We often take advantage of a pond but everything that has smooth surface is available. For example, we use a pool of water.
Mizukagami is so prolific
We can enjoy Mizukagami in every season but we love to see Sakura and autumn leaves with it.
Around 3:30, Mizukagami part starts. In the pond, a carp makes ripples and the pond doesn’t reflect the scene like a mirror. That’s the point. Most important thing. We are in the middle of the nature that never stops. The ripples tells us that we are alive and make us find ourselves in calmness.
“Calmness” may sound strange to you but that’s the way Japanese people are. Ten out of ten Japanese say the scene is tranquil.
This calmness reminds us of how spring means to us. In every single spring, we a conviction: The life starts anew. I’m sure the scene describes a typical spring and the way Japanese people feel.
Mizukagami is effective especially in night illumination because the surface of water reflects a scene well. In this video, Mizukagami starts around 3:45. The surface of the pond roars due to the spring breeze. It has the same effect of the ripples the carpe made. The breeze tells us that we are in spring. In summer, there is no breeze like this.

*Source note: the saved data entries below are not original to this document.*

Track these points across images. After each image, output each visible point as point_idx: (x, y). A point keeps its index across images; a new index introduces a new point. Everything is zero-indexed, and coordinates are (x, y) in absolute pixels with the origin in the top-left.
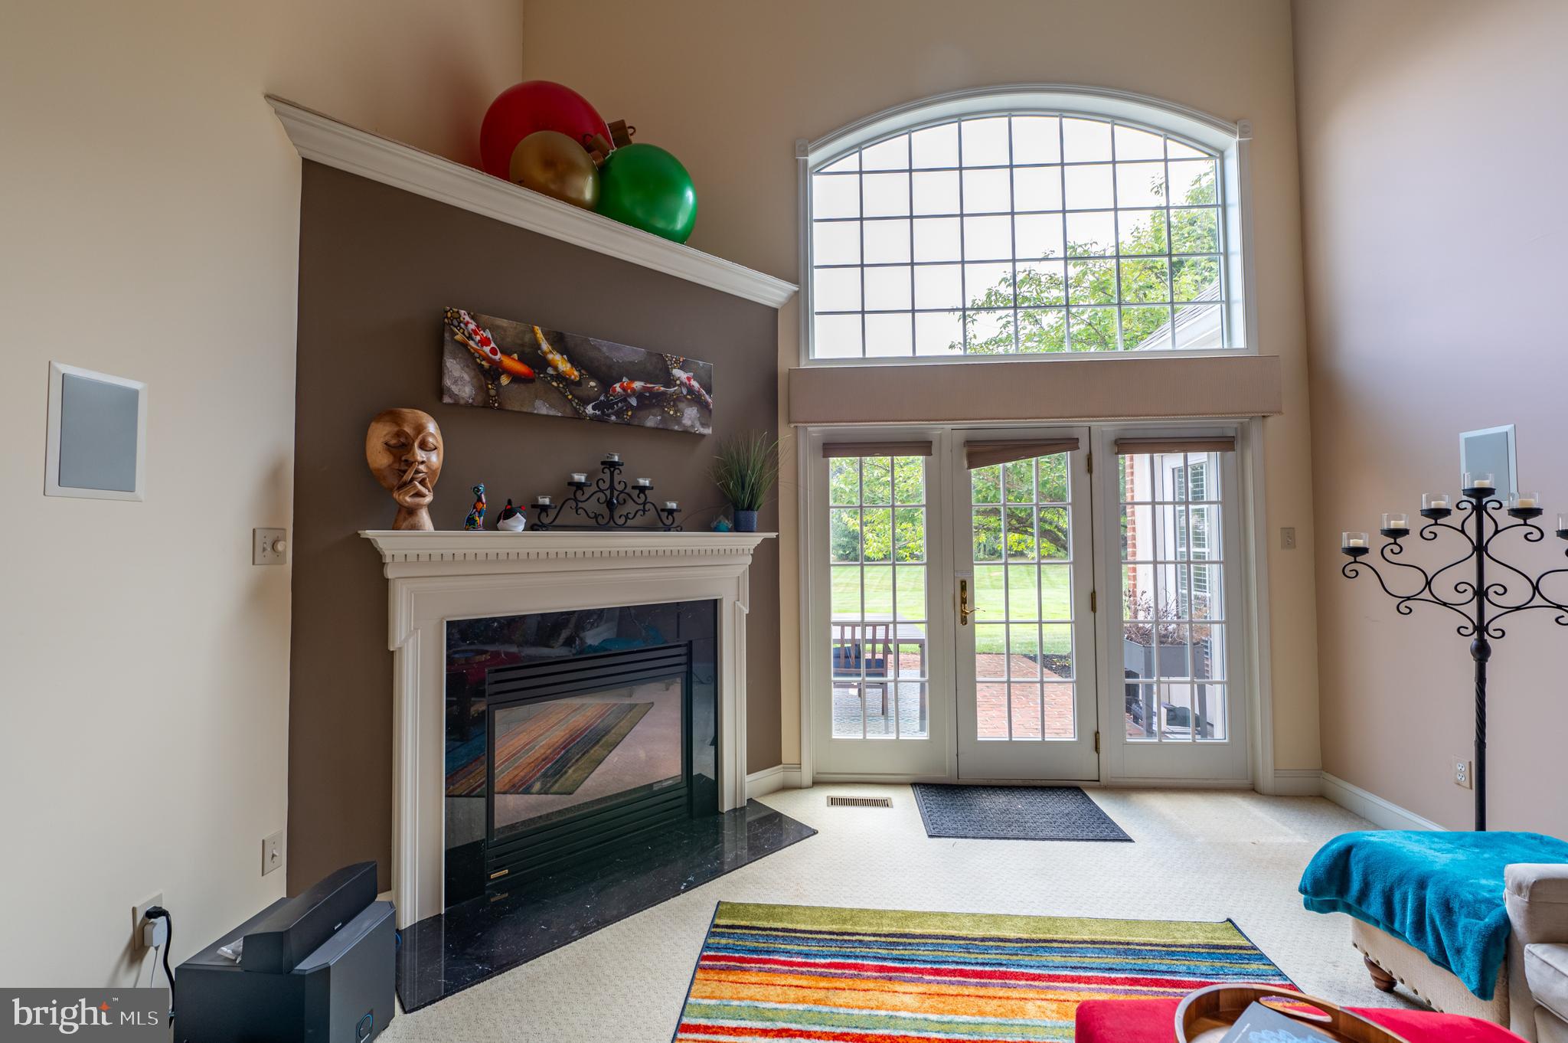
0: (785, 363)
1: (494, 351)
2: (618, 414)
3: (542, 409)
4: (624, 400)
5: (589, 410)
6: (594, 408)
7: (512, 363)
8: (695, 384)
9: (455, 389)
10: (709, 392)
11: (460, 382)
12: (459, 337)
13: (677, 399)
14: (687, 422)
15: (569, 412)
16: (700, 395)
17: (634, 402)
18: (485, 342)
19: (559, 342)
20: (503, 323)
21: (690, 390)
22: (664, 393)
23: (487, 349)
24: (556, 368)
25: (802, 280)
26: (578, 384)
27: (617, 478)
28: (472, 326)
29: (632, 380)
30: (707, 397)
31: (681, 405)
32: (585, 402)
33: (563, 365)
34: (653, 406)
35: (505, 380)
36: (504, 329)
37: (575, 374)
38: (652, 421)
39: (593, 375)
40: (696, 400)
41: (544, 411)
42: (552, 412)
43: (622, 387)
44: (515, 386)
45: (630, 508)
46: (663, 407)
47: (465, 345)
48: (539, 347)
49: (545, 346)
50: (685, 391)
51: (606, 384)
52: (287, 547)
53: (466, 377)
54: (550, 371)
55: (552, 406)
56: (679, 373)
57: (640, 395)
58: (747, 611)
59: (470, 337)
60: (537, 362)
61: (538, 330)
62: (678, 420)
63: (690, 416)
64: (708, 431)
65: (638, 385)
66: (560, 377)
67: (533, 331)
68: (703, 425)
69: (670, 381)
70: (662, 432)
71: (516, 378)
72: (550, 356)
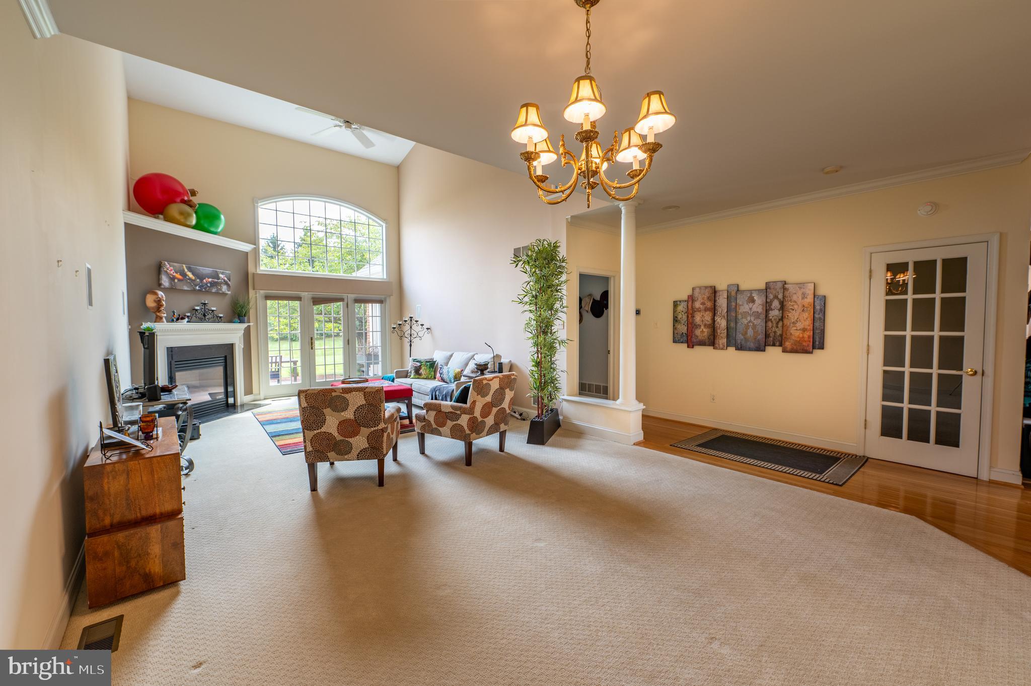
0: (251, 269)
1: (173, 273)
2: (205, 288)
3: (186, 288)
4: (206, 285)
5: (197, 288)
6: (199, 287)
7: (178, 276)
8: (226, 279)
9: (164, 284)
10: (230, 281)
11: (165, 282)
12: (165, 269)
13: (220, 284)
14: (223, 290)
15: (192, 289)
16: (227, 282)
17: (209, 285)
18: (171, 270)
19: (190, 269)
20: (176, 264)
21: (224, 280)
22: (217, 282)
23: (172, 272)
24: (189, 276)
25: (257, 243)
26: (194, 280)
27: (206, 307)
28: (168, 266)
29: (209, 278)
31: (222, 285)
32: (196, 286)
33: (190, 275)
34: (214, 286)
35: (176, 281)
36: (176, 266)
37: (194, 278)
38: (214, 290)
39: (198, 278)
40: (226, 283)
42: (188, 289)
43: (206, 281)
44: (179, 282)
45: (210, 316)
46: (216, 286)
47: (166, 272)
48: (184, 271)
49: (186, 270)
50: (223, 281)
51: (202, 280)
53: (167, 281)
54: (187, 277)
55: (188, 287)
56: (221, 276)
57: (210, 283)
58: (243, 347)
59: (168, 269)
60: (184, 274)
62: (221, 289)
63: (224, 288)
64: (229, 293)
65: (210, 280)
66: (190, 279)
67: (183, 266)
68: (228, 291)
69: (218, 278)
70: (217, 293)
71: (179, 280)
72: (187, 273)
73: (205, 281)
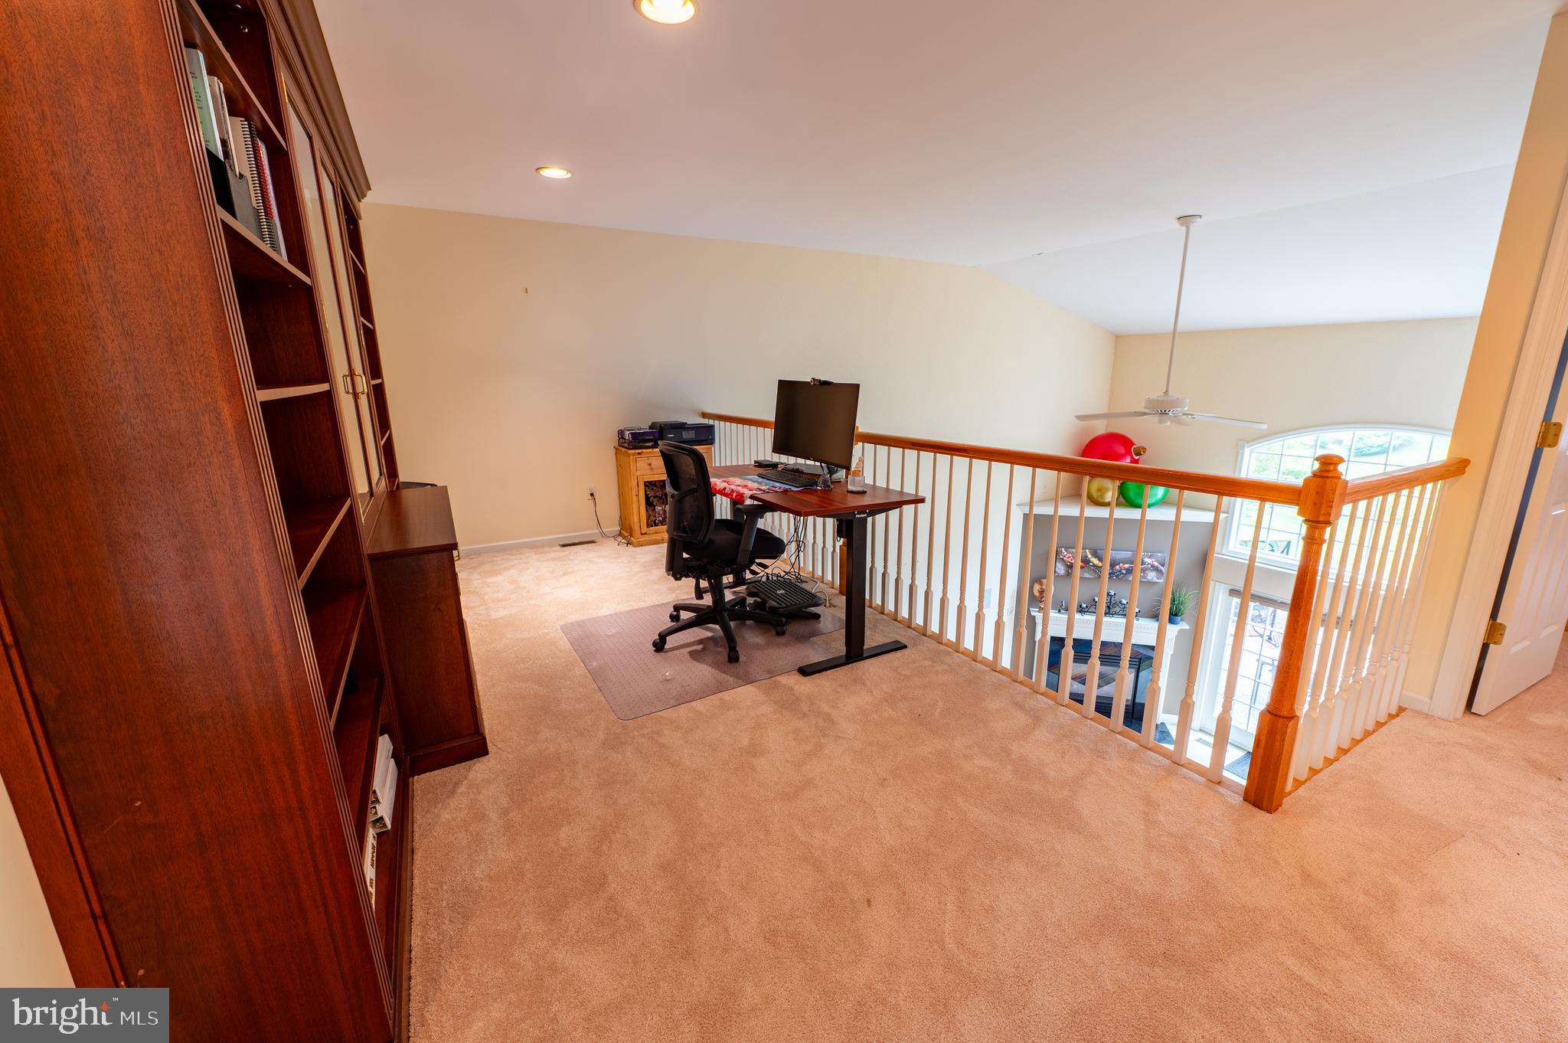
1: (1071, 559)
2: (1117, 576)
4: (1120, 571)
8: (1156, 564)
9: (1059, 572)
10: (1163, 565)
11: (1060, 569)
12: (1061, 557)
13: (1145, 570)
14: (1149, 578)
15: (1096, 576)
16: (1158, 567)
17: (1124, 572)
18: (1069, 557)
19: (1095, 555)
21: (1153, 566)
23: (1069, 560)
24: (1093, 563)
25: (1231, 512)
27: (1113, 599)
28: (1066, 553)
29: (1124, 564)
30: (1162, 568)
31: (1147, 572)
33: (1096, 561)
37: (1100, 564)
38: (1133, 578)
40: (1156, 569)
41: (1087, 576)
42: (1091, 577)
43: (1120, 567)
45: (1117, 609)
46: (1138, 573)
47: (1063, 559)
49: (1090, 556)
50: (1150, 566)
51: (1113, 566)
52: (1014, 612)
54: (1091, 564)
55: (1090, 575)
56: (1147, 560)
57: (1127, 569)
58: (1172, 653)
59: (1064, 557)
61: (1087, 551)
62: (1145, 577)
63: (1151, 576)
64: (1162, 581)
65: (1127, 566)
66: (1094, 566)
68: (1158, 579)
72: (1091, 559)
73: (1117, 567)
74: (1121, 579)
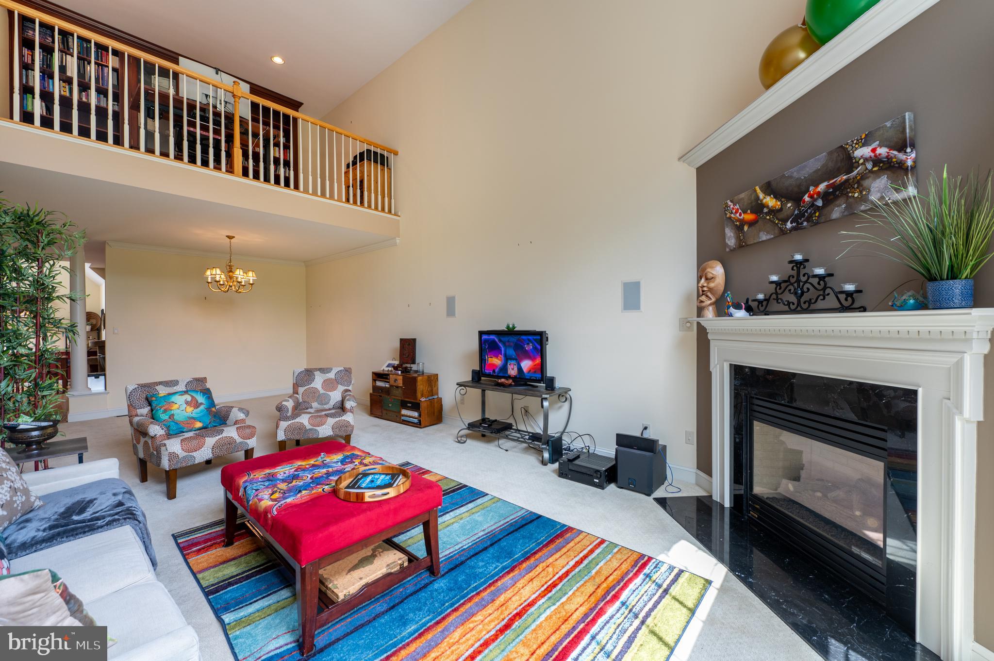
1: (740, 215)
2: (808, 220)
3: (764, 237)
4: (812, 205)
5: (789, 225)
6: (791, 223)
7: (749, 217)
8: (883, 151)
9: (729, 243)
11: (732, 238)
13: (863, 176)
14: (875, 196)
15: (777, 231)
17: (819, 203)
19: (768, 188)
20: (742, 196)
21: (877, 161)
22: (847, 180)
24: (768, 207)
26: (781, 210)
27: (802, 272)
29: (817, 186)
30: (900, 155)
31: (866, 183)
32: (785, 221)
33: (773, 201)
34: (837, 198)
35: (746, 228)
36: (743, 199)
37: (778, 205)
38: (837, 212)
42: (769, 237)
43: (809, 195)
46: (847, 194)
47: (730, 218)
48: (758, 198)
49: (761, 196)
50: (869, 166)
51: (797, 199)
52: (693, 325)
53: (732, 235)
54: (765, 210)
55: (768, 233)
56: (862, 152)
57: (823, 195)
59: (732, 213)
60: (758, 208)
61: (757, 188)
62: (864, 199)
63: (878, 188)
64: (908, 193)
65: (822, 187)
67: (756, 191)
69: (853, 165)
71: (751, 224)
72: (764, 201)
73: (806, 198)
74: (817, 223)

Take a look at the photo. Due to the raindrops, the reflection is not clear. The photo was taken on the first day of Sakimatsuri Yoiyamas of Gion matsuri. It often rains around the day. The roaring surface describes the season in which the photo was taken. Like this, Mizukagami has rich information.
Mizukagami is also available on anything smooth. The most famous example is Rurikoin temple. In spring and fall, we can enjoy the reflections on the well-polished lacquered tables. In this case, there is no carp and breeze or raindrops are on the surface. The colors of the maple leaves and the lights tells us the moment we are in.
The way to understand the moment we are in
Previously described, Mizukagami is an art to enjoy the view but it also the way to find the season, or moment we are in actually. I’m sure many Japanese people understand it consciously or uncosnciously.